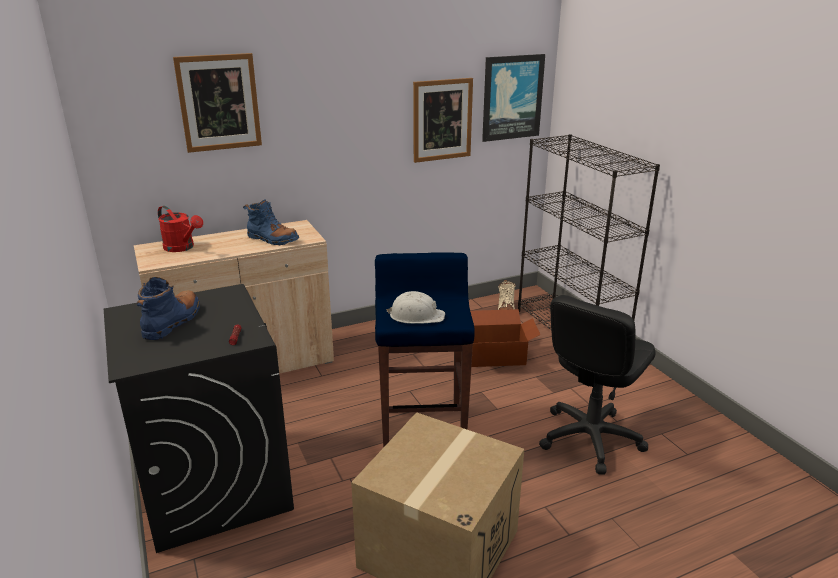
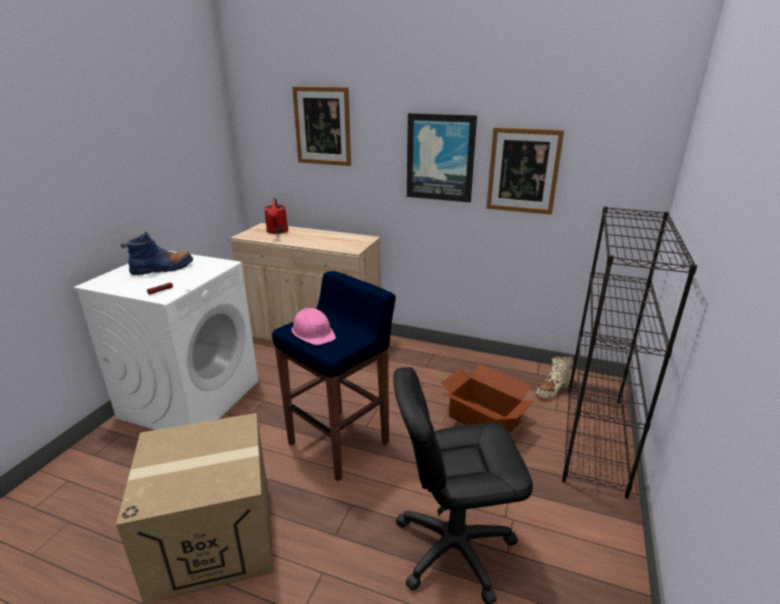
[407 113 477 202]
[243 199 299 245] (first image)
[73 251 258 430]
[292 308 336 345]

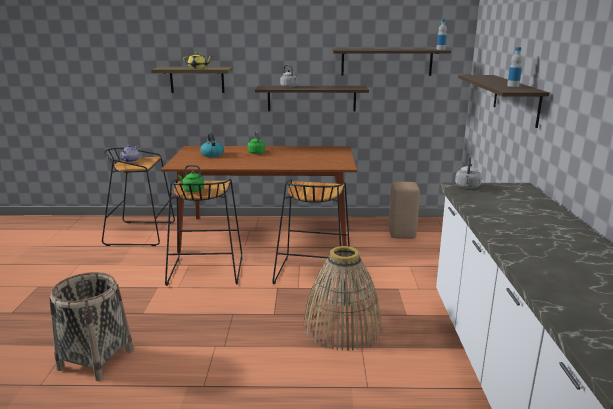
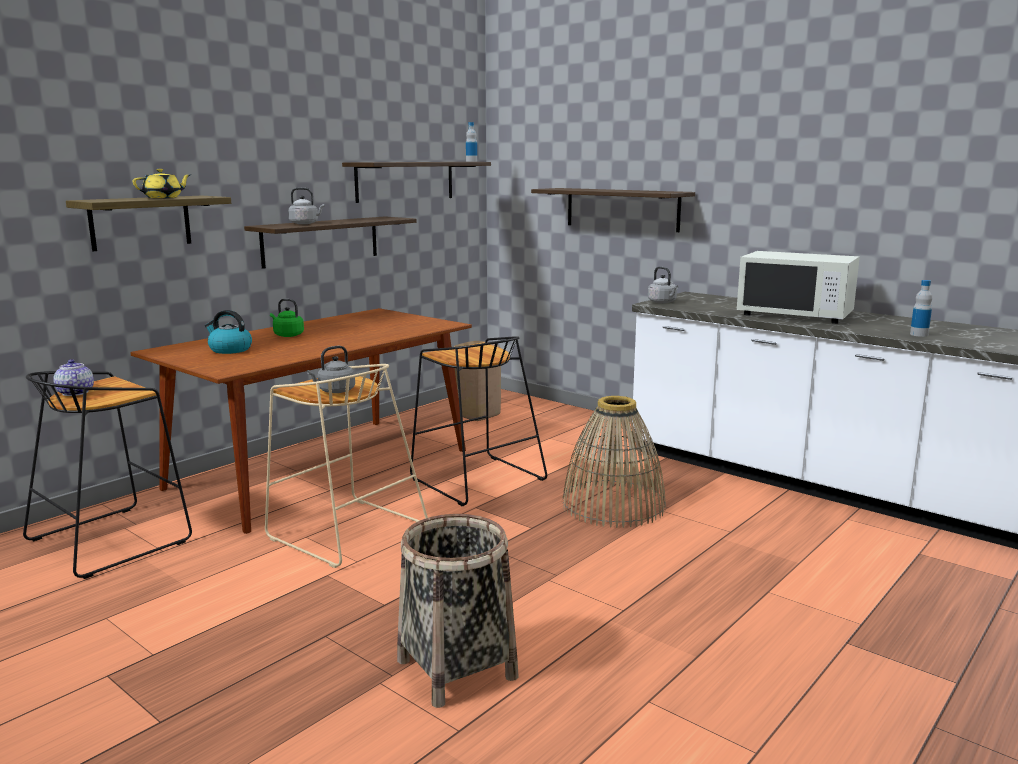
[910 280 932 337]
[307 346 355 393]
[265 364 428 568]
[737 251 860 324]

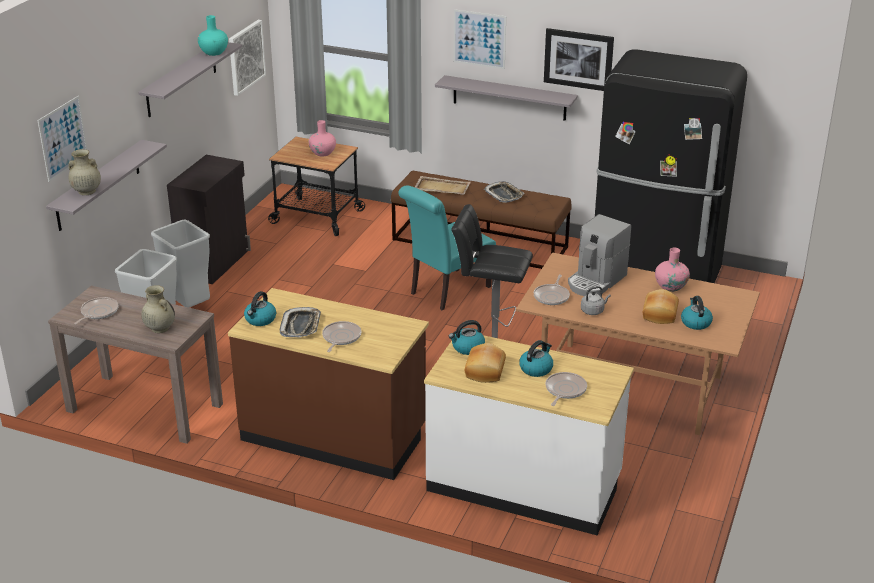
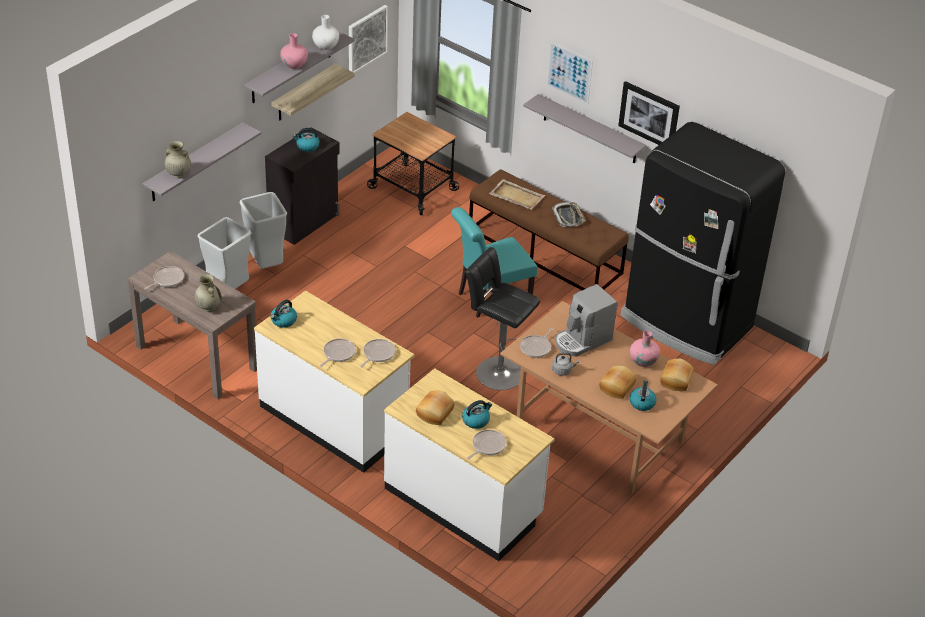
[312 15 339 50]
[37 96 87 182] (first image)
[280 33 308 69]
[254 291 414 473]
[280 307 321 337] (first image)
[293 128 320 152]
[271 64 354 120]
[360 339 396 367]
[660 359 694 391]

▶ Description of the task:
Could you give back the full listing word for word, leaving out the images?

▶ Result:
[407 113 477 202]
[243 199 299 245] (first image)
[73 251 258 430]
[292 308 336 345]

[910 280 932 337]
[307 346 355 393]
[265 364 428 568]
[737 251 860 324]

[312 15 339 50]
[37 96 87 182] (first image)
[280 33 308 69]
[254 291 414 473]
[280 307 321 337] (first image)
[293 128 320 152]
[271 64 354 120]
[360 339 396 367]
[660 359 694 391]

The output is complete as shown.